Plaintiff concedes that the declaration is not a perfect one, but she contends that it alleges, somewhat imperfectly, sufficient ultimate and evidentiary facts to state a good cause of action; that had defendants seen fit to file a special demurrer imperfections could have been cured, and that this court must now construe the pleading liberally for the purpose of sustaining the judgment. Plaintiff’s contention is a sound one, and in this connection it must be borne in mind that the new Practice Act (sec. 33, par. 161, ch. 110, Ill. State Bar Stats. 1935) provides:

“(3) Pleadings shall be liberally construed with a view to doing substantial justice between the parties. ’ ’ As we read the record plaintiff has certainly a good cause of action against the Sanitary District, and its able counsel have been practically forced to rely upon technical points in support of their general contention that the judgment should be reversed. As to the instant contention defendants argue that “at no place in the declaration can there' be found a statement or even an indication that McCormick Road was a public highway or that it had been traveled by the public or was being traveled by the public or that the public had been invited to use said highway, or had been using it such a length of time that it was presumed to be a public highway. For aught that appears in the declaration, McCormick Road may have been owned, operated and controlled for municipal purposes only.
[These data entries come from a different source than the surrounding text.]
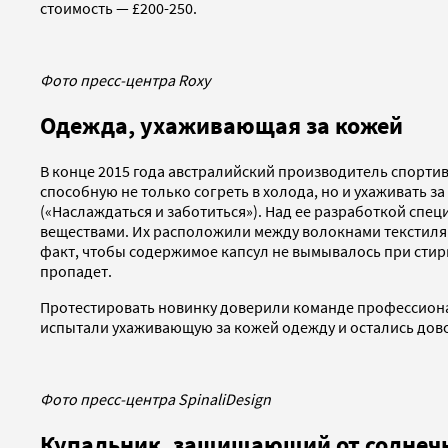
стоимость — £200-250.
Фото пресс-центра Roxy
Одежда, ухаживающая за кожей
В конце 2015 года австралийский производитель спорти
способную не только согреть в холода, но и ухаживать з
(«Наслаждаться и заботиться»). Над ее разработкой спе
веществами. Их расположили между волокнами текстиля
факт, чтобы содержимое капсул не вымывалось при стирк
пропадет.
Протестировать новинку доверили команде профессиона
испытали ухаживающую за кожей одежду и остались дово
Фото пресс-центра SpinaliDesign
Купальник, защищающий от солнеч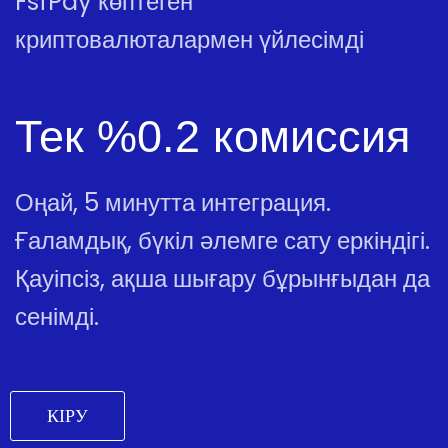
FsfPay көптеген
криптовалюталармен үйлесімді
Тек %0.2 комиссия
Оңай, 5 минутта интеграция.
Ғаламдық, бүкіл әлемге сату еркіндігі.
Қауіпсіз, ақша шығару бұрынғыдан да
сенімді.
КІРУ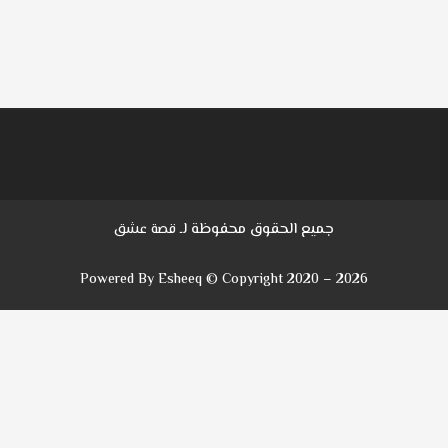
جميع الحقوق محفوظة لـ
قصة عشق
Powered By Esheeq © Copyright 2020 – 2026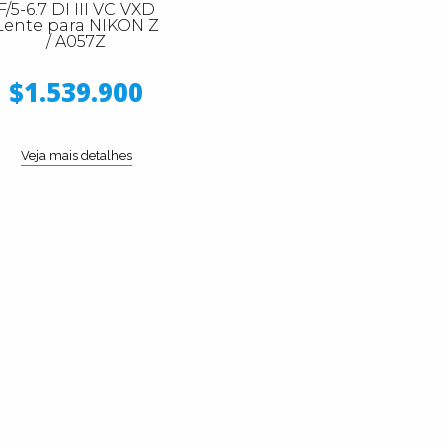
F/5-6.7 DI III VC VXD
Lente para NIKON Z
/ A057Z
$1.539.900
Veja mais detalhes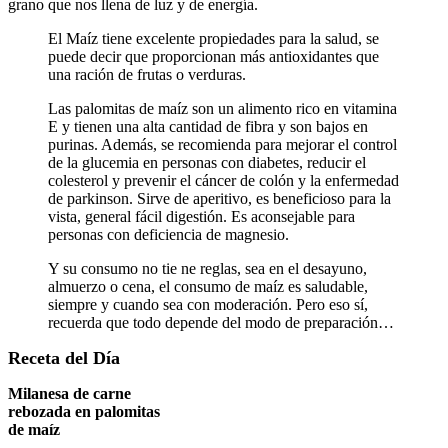
grano que nos llena de luz y de energía.
El Maíz tiene excelente propiedades para la salud, se
puede decir que proporcionan más antioxidantes que
una ración de frutas o verduras.
Las palomitas de maíz son un alimento rico en vitamina
E y tienen una alta cantidad de fibra y son bajos en
purinas. Además, se recomienda para mejorar el control
de la glucemia en personas con diabetes, reducir el
colesterol y prevenir el cáncer de colón y la enfermedad
de parkinson. Sirve de aperitivo, es beneficioso para la
vista, general fácil digestión. Es aconsejable para
personas con deficiencia de magnesio.
Y su consumo no tie ne reglas, sea en el desayuno,
almuerzo o cena, el consumo de maíz es saludable,
siempre y cuando sea con moderación. Pero eso sí,
recuerda que todo depende del modo de preparación…
Receta del Día
Milanesa de carne
rebozada en palomitas
de maíz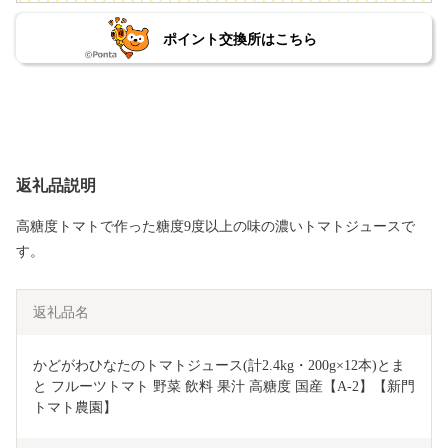
ポイント交換所はこちら
返礼品説明
高糖度トマトで作った糖度9度以上の味の濃いトマトジュースで
す。
返礼品名
かどがわひなたのトマトジュース(計2.4kg・200g×12本)とま
と フルーツトマト 野菜 飲料 果汁 高糖度 国産【A-2】【新門
トマト農園】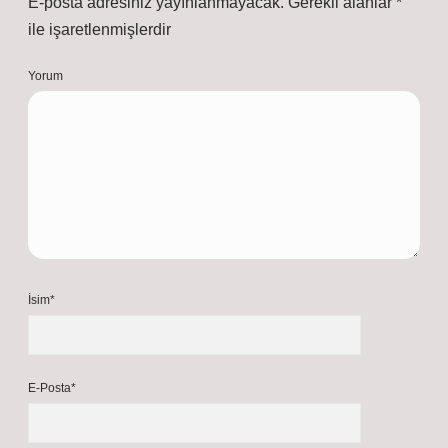
E-posta adresiniz yayınlanmayacak.
Gerekli alanlar
*
ile işaretlenmişlerdir
Yorum
İsim*
E-Posta*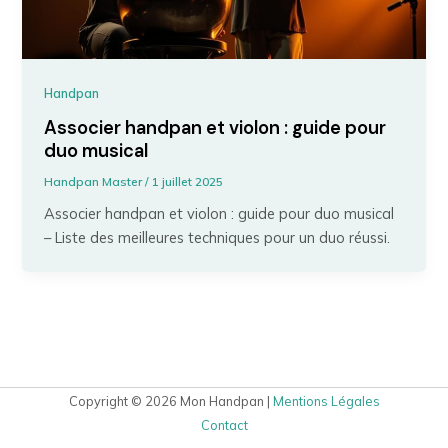
Handpan
Associer handpan et violon : guide pour
duo musical
Handpan Master
/
1 juillet 2025
Associer handpan et violon : guide pour duo musical
– Liste des meilleures techniques pour un duo réussi.
Copyright © 2026 Mon Handpan |
Mentions Légales
Contact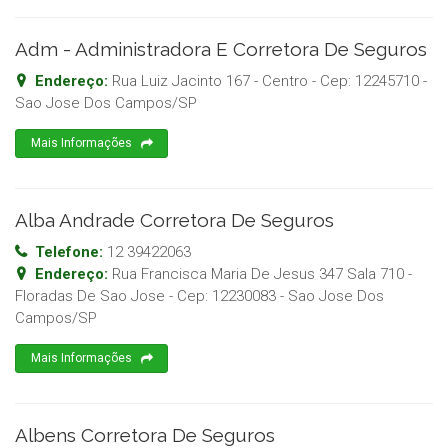
Adm - Administradora E Corretora De Seguros
Endereço:
Rua Luiz Jacinto 167 - Centro
- Cep:
12245710
-
Sao Jose Dos Campos
/
SP
Mais Informações
Alba Andrade Corretora De Seguros
Telefone:
12 39422063
Endereço:
Rua Francisca Maria De Jesus 347 Sala 710 -
Floradas De Sao Jose
- Cep:
12230083
-
Sao Jose Dos
Campos
/
SP
Mais Informações
Albens Corretora De Seguros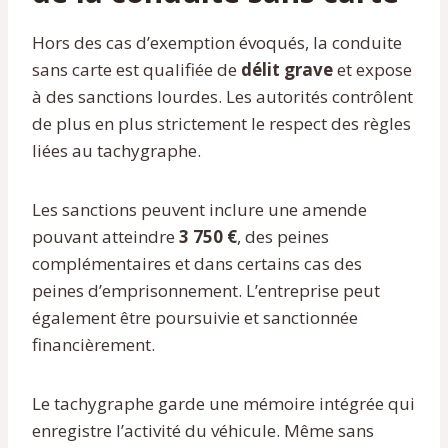
Hors des cas d’exemption évoqués, la conduite
sans carte est qualifiée de
délit grave
et expose
à des sanctions lourdes. Les autorités contrôlent
de plus en plus strictement le respect des règles
liées au tachygraphe.
Les sanctions peuvent inclure une amende
pouvant atteindre
3 750 €
, des peines
complémentaires et dans certains cas des
peines d’emprisonnement. L’entreprise peut
également être poursuivie et sanctionnée
financièrement.
Le tachygraphe garde une mémoire intégrée qui
enregistre l’activité du véhicule. Même sans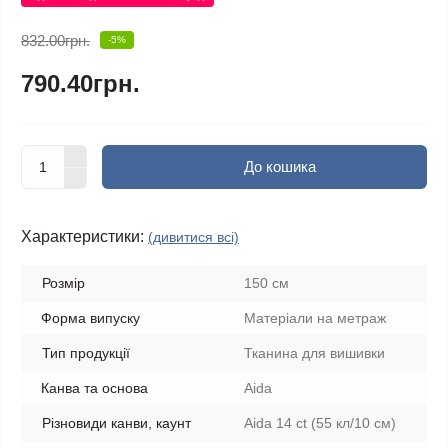
832.00грн.
-5%
790.40грн.
До кошика
Характеристики:
(дивитися всі)
Розмір
150 см
Форма випуску
Матеріали на метраж
Тип продукції
Тканина для вишивки
Канва та основа
Aida
Різновиди канви, каунт
Aida 14 ct (55 кл/10 см)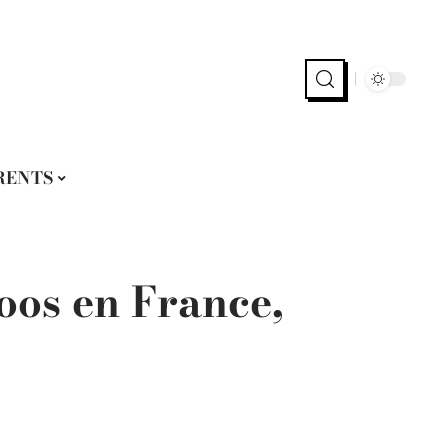
RENTS
oos en France,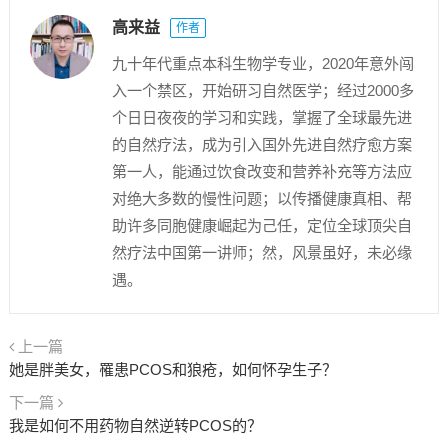
高来益
作者
九十年代重点本科生物学专业，2020年意外闯
入一个禁区，开始研习自然医学；经过2000多
个日日夜夜的学习和实践，掌握了全球最先进
的自然疗法，成为引入国外先进自然疗愈方案
第一人，能通过饮食改变和营养补充等方法应
对绝大多数的慢性问题；以传播健康真相、帮
助许多同胞健康崛起为己任，定位全球顶尖自
然疗法中国第一讲师；然，风景虽好，未必缘
遇。
上一篇
她是胖美女，罹患PCOS和狼疮，如何怀孕生子？
下一篇
我是如何不用药物自然逆转PCOS的？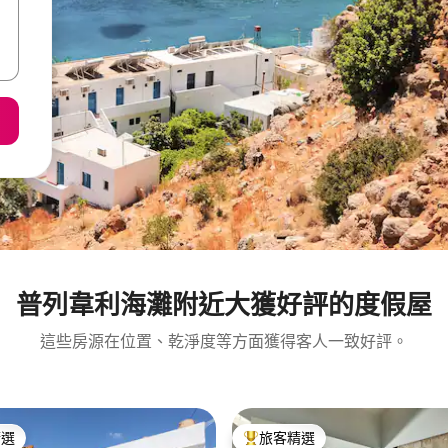
普列韋利海灘附近大獲好評的度假屋
這些房源在位置、乾淨度等方面獲得客人一致好評。
精選
旅客精選
榜首
旅客精選榜首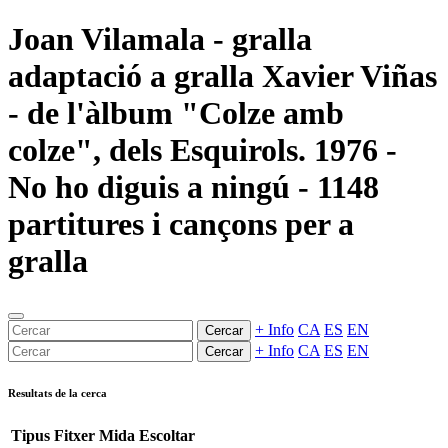
Joan Vilamala - gralla
adaptació a gralla Xavier Viñas
- de l'àlbum "Colze amb
colze", dels Esquirols. 1976 -
No ho diguis a ningú - 1148
partitures i cançons per a
gralla
+ Info
CA
ES
EN
Cercar
+ Info
CA
ES
EN
Cercar
Resultats de la cerca
Tipus
Fitxer
Mida
Escoltar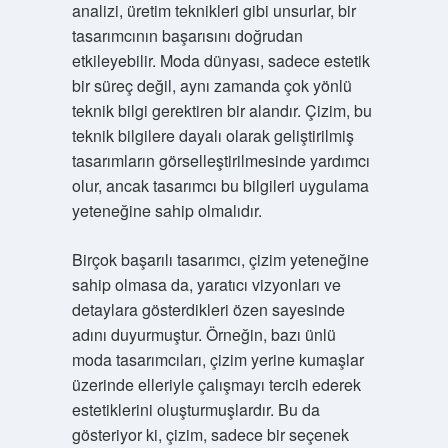
analizi, üretim teknikleri gibi unsurlar, bir
tasarımcının başarısını doğrudan
etkileyebilir. Moda dünyası, sadece estetik
bir süreç değil, aynı zamanda çok yönlü
teknik bilgi gerektiren bir alandır. Çizim, bu
teknik bilgilere dayalı olarak geliştirilmiş
tasarımların görselleştirilmesinde yardımcı
olur, ancak tasarımcı bu bilgileri uygulama
yeteneğine sahip olmalıdır.
Birçok başarılı tasarımcı, çizim yeteneğine
sahip olmasa da, yaratıcı vizyonları ve
detaylara gösterdikleri özen sayesinde
adını duyurmuştur. Örneğin, bazı ünlü
moda tasarımcıları, çizim yerine kumaşlar
üzerinde elleriyle çalışmayı tercih ederek
estetiklerini oluşturmuşlardır. Bu da
gösteriyor ki, çizim, sadece bir seçenek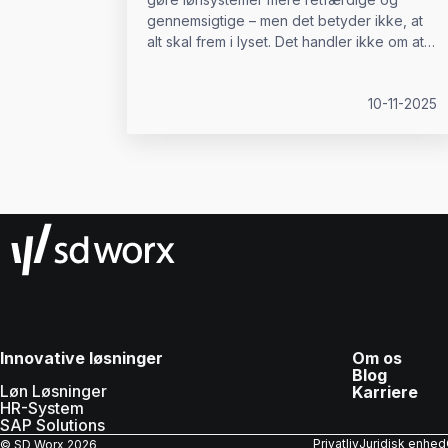
gennemsigtige – men det betyder ikke, at
alt skal frem i lyset. Det handler ikke om at
afsløre individuelle lønninger.
10-11-2025
Innovative løsninger
Om os
Blog
Løn Løsninger
Karriere
HR-System
SAP Solutions
Privatliv
Juridisk enhed
© SD Worx
2026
In other words, the public may have been excluded and the plaintiff may have been a trespasser, or she may have been a licensee, or McCormick Road may have been a private road constructed, maintained and controlled for private purposes of The Sanitary District of Chicago or for private purposes of the Village of Tess-ville, or both, which purposes may have been contrary to the general public use.” The declaration alleges that plaintiff was riding in an automobile “south' bound on a certain then road known as to-wit, McCormick Road in Cook County, Illinois at or near to-wit, between Devon Avenue and Tuohy Road and in to-wit, at or near Tessville in said Cook County, Illinois”; that “the said road aforesaid, . . . McCormick Road was a road in the said Village of Tessville, Illinois; . . . that the said defendants, and each of them, and all of them, knew or in the exercise of ordinary care should have known- that the said log or timber was in the said street.” The declaration also alleges “that while the plaintiff was so riding, to-wit, south on McCormick Road at the point aforesaid between Devon Avenue and Tuohy Road aforesaid . . . there was a certain then large log of wood in the said street.” From the allegations of the declaration it appears that the “said road,” or “said street” was curbed. In Carlin v. City of Chicago, 262 Ill. 564, 566, it is said:

“Webster defines a street to he ‘a city road.’ The word ‘ street ’ is a generic term, and includes all urban ways which can be, and are generally, used for ordinary purposes of travel. It is a highway free to all, and maintained not for private gain but public benefit.